Em distinção da Igreja Católica Romana, as igrejas
da Reforma salientam a prioridade da Palavra de Deus. Enquanto aquela parte do
pressupostos de que os sacramentos contêm tudo que é necessário para a salvação
dos pecadores, não precisam de interpretação e, portanto, tornam a Palavra
completamente supérflua como meio de graça, estas consideram a Palavra como
absolutamente essencial, e apenas levantam a questão, por que se lhe deve
acrescentar os sacramentos. Alguns luteranos alegam que uma graça específica,
diferente da que é produzida pela Palavra é transmitida pelos sacramentos. Isso
é quase universalmente negado pelos reformados (calvinistas), uns poucos
teólogos escoceses e o doutor Kuyper formando exceções à regra. Eles assinalam
o fato de que Deus criou o homem de tal maneira, que ele obtém conhecimento
particularmente pelas avenidas dos sentidos da visão e da audição. A Palavra
está adaptada aos ouvidos e os sacramentos aos olhos. E, desde que os olhos são
mais sensíveis que os ouvidos, pode-se dizer que Deus, ao acrescentar os
sacramentos à Palavra, vem em auxílio do pecador. A verdade dirigida aos
ouvidos através da Palavra está representada simbolicamente nos sacramentos
para os olhos. Deve-se ter em mente, porém, que, enquanto a Palavra pode
existir e também é completa sem os sacramentos, os sacramentos nunca são
completos sem a Palavra. Há pontos de semelhança e de diferença entre a Palavra
e os sacramentos.
1. PONTOS DE SEMELHANÇA. Eles concordam: (a) no
autor, visto que Deus mesmo instituiu ambos como meio de graça; (b) no
conteúdo, pois Cristo é o conteúdo central tanto da Palavra como dos
sacramentos; e (c) na maneira pela qual o conteúdo é assimilado, isto é, pela
fé. Esta constitui o único modo pelo qual o pecador pode tornar-se participante
da graça oferecida na Palavra e nos sacramentos.

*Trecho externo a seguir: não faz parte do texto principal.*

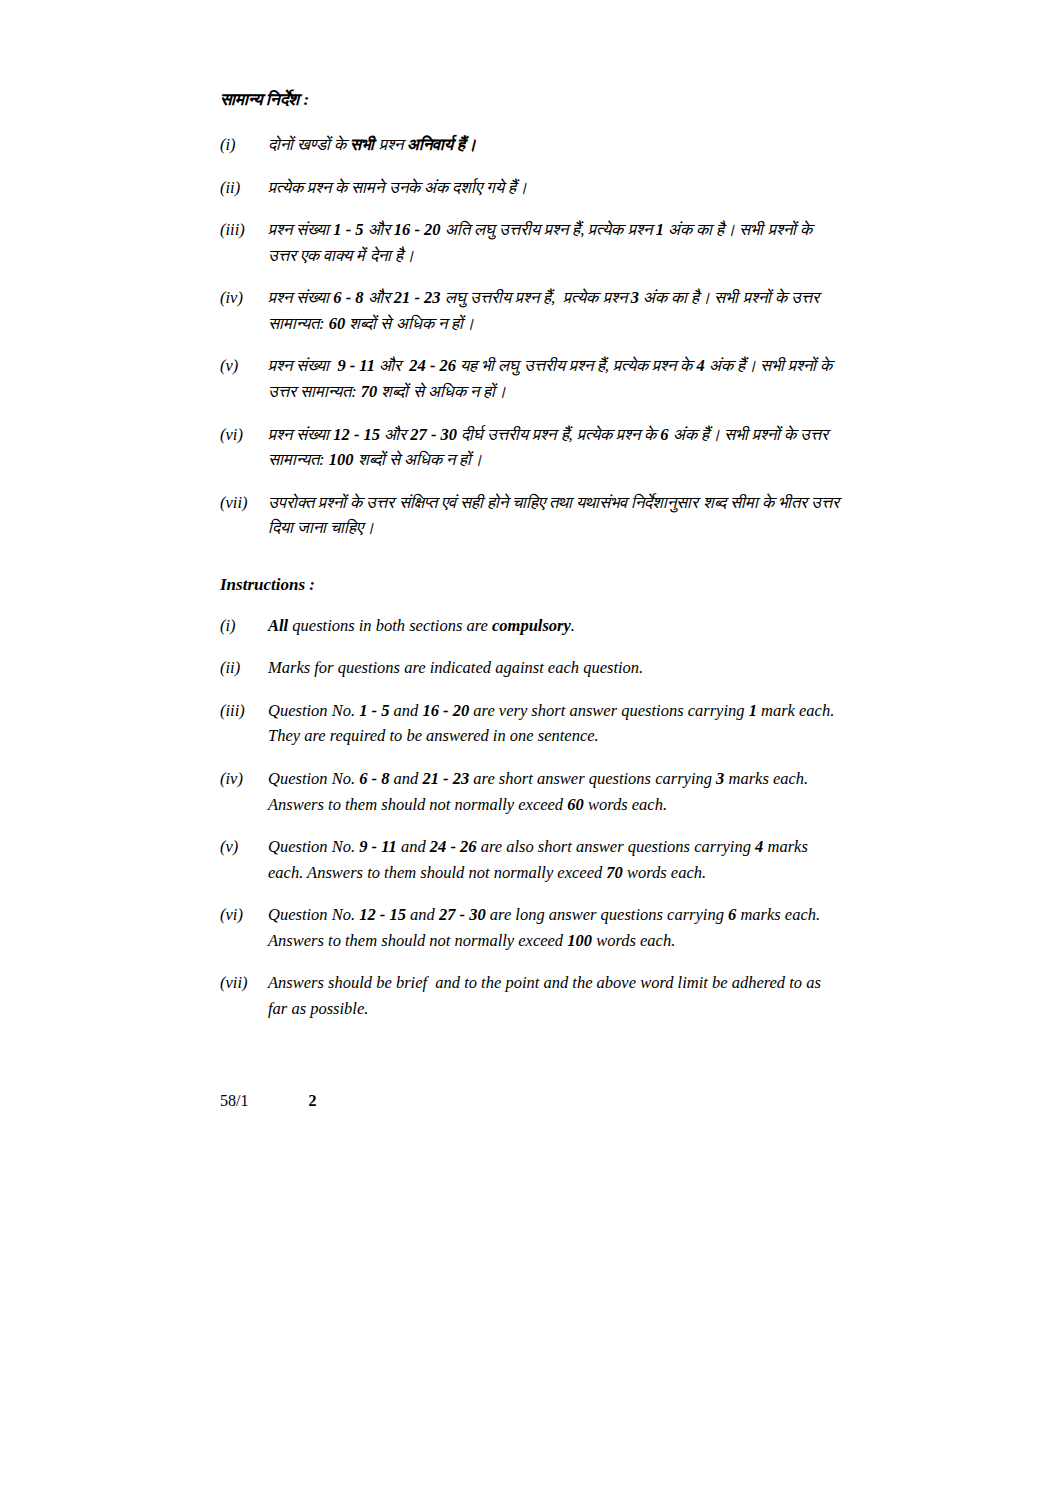सामान्य निर्देश :
(i) दोनों खण्डों के सभी प्रश्न अनिवार्य हैं।
(ii) प्रत्येक प्रश्न के सामने उनके अंक दर्शाए गये हैं।
(iii) प्रश्न संख्या 1 - 5 और 16 - 20 अति लघु उत्तरीय प्रश्न हैं, प्रत्येक प्रश्न 1 अंक का है। सभी प्रश्नों के उत्तर एक वाक्य में देना है।
(iv) प्रश्न संख्या 6 - 8 और 21 - 23 लघु उत्तरीय प्रश्न हैं, प्रत्येक प्रश्न 3 अंक का है। सभी प्रश्नों के उत्तर सामान्यत: 60 शब्दों से अधिक न हों।
(v) प्रश्न संख्या 9 - 11 और 24 - 26 यह भी लघु उत्तरीय प्रश्न हैं, प्रत्येक प्रश्न के 4 अंक हैं। सभी प्रश्नों के उत्तर सामान्यत: 70 शब्दों से अधिक न हों।
(vi) प्रश्न संख्या 12 - 15 और 27 - 30 दीर्घ उत्तरीय प्रश्न हैं, प्रत्येक प्रश्न के 6 अंक हैं। सभी प्रश्नों के उत्तर सामान्यत: 100 शब्दों से अधिक न हों।
(vii) उपरोक्त प्रश्नों के उत्तर संक्षिप्त एवं सही होने चाहिए तथा यथासंभव निर्देशानुसार शब्द सीमा के भीतर उत्तर दिया जाना चाहिए।
Instructions :
(i) All questions in both sections are compulsory.
(ii) Marks for questions are indicated against each question.
(iii) Question No. 1 - 5 and 16 - 20 are very short answer questions carrying 1 mark each. They are required to be answered in one sentence.
(iv) Question No. 6 - 8 and 21 - 23 are short answer questions carrying 3 marks each. Answers to them should not normally exceed 60 words each.
(v) Question No. 9 - 11 and 24 - 26 are also short answer questions carrying 4 marks each. Answers to them should not normally exceed 70 words each.
(vi) Question No. 12 - 15 and 27 - 30 are long answer questions carrying 6 marks each. Answers to them should not normally exceed 100 words each.
(vii) Answers should be brief and to the point and the above word limit be adhered to as far as possible.
58/1 2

2. PONTOS DE DIFERENÇA. Eles diferem: (a) em sua
necessidade, sendo que a Palavra é indispensável, ao passo que os sacramentos
não; (b) em seu propósito, desde que a Palavra visa a gerar e a
fortalecer a fé, enquanto que os sacramentos servem somente para fortalecê-la;
e (c) em sua extensão, visto que a Palavra vai pelo mundo inteiro, ao passo que
os sacramentos só são ministrados aos que estão na igreja.
B. Origem e Sentido da Palavra Sacramento.
A palavra sacramento não se encontra na Escritura. É derivada do termo latino sacramentum ,
que originariamente denotava uma soma de dinheiro depositada por duas partes em
litígio. Após a decisão da corte, o dinheiro da parte vencedora era devolvido,
enquanto que a da perdedora era confiscada. Ao que parece, isto era chamado sacramentum
porque objetivava ser uma espécie de oferenda propiciatória aos deuses. A
transição para o uso cristão do termo deve ser procurada: (a) no uso militar do
termo, em que denotava o juramento pelo qual um soldado prometia solenemente
obediência ao seu comandante, visto que no batismo o cristão promete obediência
ao seu Senhor; e (b) no sentido especificamente religioso que o termo adquiriu
quando a Vulgata o empregou para traduzir o grego mysterion . É possível
que este vocábulo grego fosse aplicado aos sacramentos por terem eles uma tênue
semelhança com alguns dos mistérios das religiões gregas. Na Igreja Primitiva a
palavra saramento era empregada primeiramente para denotar todas as espécies de doutrinas e ordenanças. Por esta mesma razão, alguns se opuseram ao nome e
preferiam falar em sinais ou mistérios. Mesmo durante e imediatamente após a Reforma, muitos não gostavam do
nome sacramento. Melanchton empregava signi , e tanto Lutero como Calvino achavam necessário
chamar a atenção para o fato de que a palavra sacramento não é
empregada em seu sentido original na teologia. Mas o fato de que a palavra não
se encontra na Escritura e de que não é utilizada em seu sentido original
quando aplicada às ordenanças instituídas por Jesus, não tem por
que dissuadir-nos, pois muitas vezes o uso determina o sentido de uma palavra.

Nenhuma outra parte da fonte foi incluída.